■ Exercise task:
According to the blog privacy instructions, who can view a blog once it is set to Private?
━━━━━ Quoted text
Setting your blog to Private: The instructor and individual blogs are set to Public by default. Before you post your second assignment, which has details about your reporting plan, you may want to change your blog setting to Private, which means that it can only be viewed by registered users of our blogs, i.e. your instructor and your classmates. My blog will remain public.

To set your blog to Private, please follow these instructions:

  • From the Dashboard for your site, go to the left sidebar menu and click on Settings
  • Choose Reading and look for the section titled “Site Visibility”
  • In the first section of options, click “Discourage Search engines” 
  • In the next set of options, choose “Visible only to registered users of this network”

Please email Lindsay Hanna (lindsay.hanna@ryerson.ca) if you have any questions. She’s back in the office as of Tuesday, June 25.
━━━━━━━━━━
━━━━━ Data provided
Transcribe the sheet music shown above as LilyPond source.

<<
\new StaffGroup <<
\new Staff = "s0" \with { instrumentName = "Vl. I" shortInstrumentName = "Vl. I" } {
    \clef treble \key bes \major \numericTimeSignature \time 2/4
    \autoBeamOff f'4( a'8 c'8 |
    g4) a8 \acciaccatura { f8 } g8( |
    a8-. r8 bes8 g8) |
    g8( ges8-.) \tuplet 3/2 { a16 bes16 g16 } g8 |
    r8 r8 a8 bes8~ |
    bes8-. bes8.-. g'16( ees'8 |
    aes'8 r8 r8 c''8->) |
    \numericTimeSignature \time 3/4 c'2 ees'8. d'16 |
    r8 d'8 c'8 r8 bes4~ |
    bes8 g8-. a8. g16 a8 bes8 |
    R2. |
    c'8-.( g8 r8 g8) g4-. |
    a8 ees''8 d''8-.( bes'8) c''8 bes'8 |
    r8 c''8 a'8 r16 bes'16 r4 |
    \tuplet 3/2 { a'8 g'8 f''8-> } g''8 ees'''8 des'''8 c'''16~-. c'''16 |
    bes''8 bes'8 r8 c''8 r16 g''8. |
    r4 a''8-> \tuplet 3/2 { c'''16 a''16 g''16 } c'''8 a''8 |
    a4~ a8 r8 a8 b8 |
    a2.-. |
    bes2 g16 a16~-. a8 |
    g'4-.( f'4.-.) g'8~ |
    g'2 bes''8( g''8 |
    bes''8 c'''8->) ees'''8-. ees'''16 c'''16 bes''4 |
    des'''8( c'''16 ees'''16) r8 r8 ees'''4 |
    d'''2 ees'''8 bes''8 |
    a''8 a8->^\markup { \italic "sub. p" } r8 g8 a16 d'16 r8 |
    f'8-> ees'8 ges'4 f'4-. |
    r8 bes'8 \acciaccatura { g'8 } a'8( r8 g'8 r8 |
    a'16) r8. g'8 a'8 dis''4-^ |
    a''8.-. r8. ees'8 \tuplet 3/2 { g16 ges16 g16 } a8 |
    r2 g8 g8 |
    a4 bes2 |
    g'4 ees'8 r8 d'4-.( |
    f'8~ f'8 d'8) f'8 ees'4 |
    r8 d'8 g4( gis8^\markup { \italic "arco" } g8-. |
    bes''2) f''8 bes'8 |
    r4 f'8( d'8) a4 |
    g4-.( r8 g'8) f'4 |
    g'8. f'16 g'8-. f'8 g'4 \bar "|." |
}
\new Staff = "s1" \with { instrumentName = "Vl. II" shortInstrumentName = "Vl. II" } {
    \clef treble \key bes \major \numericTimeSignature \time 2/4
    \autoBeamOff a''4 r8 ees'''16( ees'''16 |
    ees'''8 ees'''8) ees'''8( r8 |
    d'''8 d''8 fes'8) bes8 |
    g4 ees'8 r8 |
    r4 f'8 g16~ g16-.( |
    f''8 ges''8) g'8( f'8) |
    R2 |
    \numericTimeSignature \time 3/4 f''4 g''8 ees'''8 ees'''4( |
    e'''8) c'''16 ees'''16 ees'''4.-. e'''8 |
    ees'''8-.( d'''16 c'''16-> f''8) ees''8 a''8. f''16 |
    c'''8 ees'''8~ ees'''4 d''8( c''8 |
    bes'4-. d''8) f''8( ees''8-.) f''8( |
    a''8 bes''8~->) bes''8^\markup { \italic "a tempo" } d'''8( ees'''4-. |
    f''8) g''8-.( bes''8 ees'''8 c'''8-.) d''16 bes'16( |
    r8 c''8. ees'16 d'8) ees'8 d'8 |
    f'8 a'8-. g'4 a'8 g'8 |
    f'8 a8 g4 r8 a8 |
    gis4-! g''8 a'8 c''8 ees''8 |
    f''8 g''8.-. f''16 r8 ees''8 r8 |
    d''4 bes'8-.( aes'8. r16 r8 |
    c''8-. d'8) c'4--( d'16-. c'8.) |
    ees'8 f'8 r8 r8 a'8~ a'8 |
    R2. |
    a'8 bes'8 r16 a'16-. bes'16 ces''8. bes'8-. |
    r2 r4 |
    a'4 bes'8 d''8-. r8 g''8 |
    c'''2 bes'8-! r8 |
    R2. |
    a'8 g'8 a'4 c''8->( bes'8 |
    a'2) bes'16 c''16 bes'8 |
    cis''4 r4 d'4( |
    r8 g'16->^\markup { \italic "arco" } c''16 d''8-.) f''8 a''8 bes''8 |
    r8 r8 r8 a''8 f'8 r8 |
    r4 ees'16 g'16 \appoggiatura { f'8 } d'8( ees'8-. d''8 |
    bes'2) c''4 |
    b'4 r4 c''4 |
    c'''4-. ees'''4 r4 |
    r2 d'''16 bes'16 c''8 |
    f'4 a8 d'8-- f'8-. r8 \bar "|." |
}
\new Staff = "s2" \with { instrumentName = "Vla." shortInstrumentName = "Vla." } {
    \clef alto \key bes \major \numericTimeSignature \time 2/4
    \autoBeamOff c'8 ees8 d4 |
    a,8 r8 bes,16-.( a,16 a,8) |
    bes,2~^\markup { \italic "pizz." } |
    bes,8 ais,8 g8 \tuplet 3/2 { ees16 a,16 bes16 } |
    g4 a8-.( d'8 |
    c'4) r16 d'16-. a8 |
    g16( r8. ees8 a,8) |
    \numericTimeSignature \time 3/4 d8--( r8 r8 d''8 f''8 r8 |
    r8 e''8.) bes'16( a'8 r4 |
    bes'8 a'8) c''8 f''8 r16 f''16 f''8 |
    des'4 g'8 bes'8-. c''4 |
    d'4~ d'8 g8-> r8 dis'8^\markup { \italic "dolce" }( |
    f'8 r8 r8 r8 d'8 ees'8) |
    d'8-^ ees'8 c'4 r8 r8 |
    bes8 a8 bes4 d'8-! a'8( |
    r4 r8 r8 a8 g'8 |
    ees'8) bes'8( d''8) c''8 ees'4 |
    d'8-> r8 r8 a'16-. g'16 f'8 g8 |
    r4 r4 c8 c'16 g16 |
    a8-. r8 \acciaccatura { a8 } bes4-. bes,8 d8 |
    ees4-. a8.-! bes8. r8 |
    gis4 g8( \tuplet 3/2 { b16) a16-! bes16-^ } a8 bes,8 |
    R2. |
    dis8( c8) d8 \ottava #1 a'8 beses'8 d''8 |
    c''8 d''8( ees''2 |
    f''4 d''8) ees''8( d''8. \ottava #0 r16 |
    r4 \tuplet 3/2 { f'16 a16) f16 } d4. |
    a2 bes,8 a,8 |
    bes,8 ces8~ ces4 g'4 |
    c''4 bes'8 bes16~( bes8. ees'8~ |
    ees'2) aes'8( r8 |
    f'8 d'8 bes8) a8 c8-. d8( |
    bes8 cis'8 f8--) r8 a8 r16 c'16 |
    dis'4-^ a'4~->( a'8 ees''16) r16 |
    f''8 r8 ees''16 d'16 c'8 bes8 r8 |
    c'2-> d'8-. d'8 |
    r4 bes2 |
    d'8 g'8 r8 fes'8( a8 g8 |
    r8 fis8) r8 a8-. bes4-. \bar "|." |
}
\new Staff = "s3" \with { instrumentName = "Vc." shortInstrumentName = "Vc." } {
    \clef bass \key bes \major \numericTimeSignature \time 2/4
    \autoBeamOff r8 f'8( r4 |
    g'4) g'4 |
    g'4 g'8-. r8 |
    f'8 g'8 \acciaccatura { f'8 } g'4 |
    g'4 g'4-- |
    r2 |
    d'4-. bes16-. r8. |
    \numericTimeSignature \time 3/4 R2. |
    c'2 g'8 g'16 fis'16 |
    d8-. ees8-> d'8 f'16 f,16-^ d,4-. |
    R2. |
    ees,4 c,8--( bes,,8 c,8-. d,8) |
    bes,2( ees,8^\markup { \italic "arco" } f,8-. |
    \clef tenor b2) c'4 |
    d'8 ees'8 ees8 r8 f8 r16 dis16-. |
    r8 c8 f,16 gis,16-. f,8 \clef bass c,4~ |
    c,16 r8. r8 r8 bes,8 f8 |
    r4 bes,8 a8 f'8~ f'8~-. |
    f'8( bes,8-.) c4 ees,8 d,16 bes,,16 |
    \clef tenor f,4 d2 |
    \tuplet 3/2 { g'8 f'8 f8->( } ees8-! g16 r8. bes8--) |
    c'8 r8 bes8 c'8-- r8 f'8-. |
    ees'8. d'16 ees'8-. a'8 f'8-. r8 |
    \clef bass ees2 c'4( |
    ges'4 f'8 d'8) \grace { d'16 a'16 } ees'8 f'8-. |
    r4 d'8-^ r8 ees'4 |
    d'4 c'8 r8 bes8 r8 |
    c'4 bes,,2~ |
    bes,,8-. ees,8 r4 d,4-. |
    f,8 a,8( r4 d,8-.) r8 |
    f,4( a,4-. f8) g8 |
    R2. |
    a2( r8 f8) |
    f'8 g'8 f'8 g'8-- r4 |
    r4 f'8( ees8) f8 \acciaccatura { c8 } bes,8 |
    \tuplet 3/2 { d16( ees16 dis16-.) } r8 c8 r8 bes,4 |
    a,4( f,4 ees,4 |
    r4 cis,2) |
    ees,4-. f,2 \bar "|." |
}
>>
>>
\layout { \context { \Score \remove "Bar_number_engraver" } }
━━━━━━━━━━
■ Output of the exercise:
Only registered users of the blogs, meaning the instructor and classmates.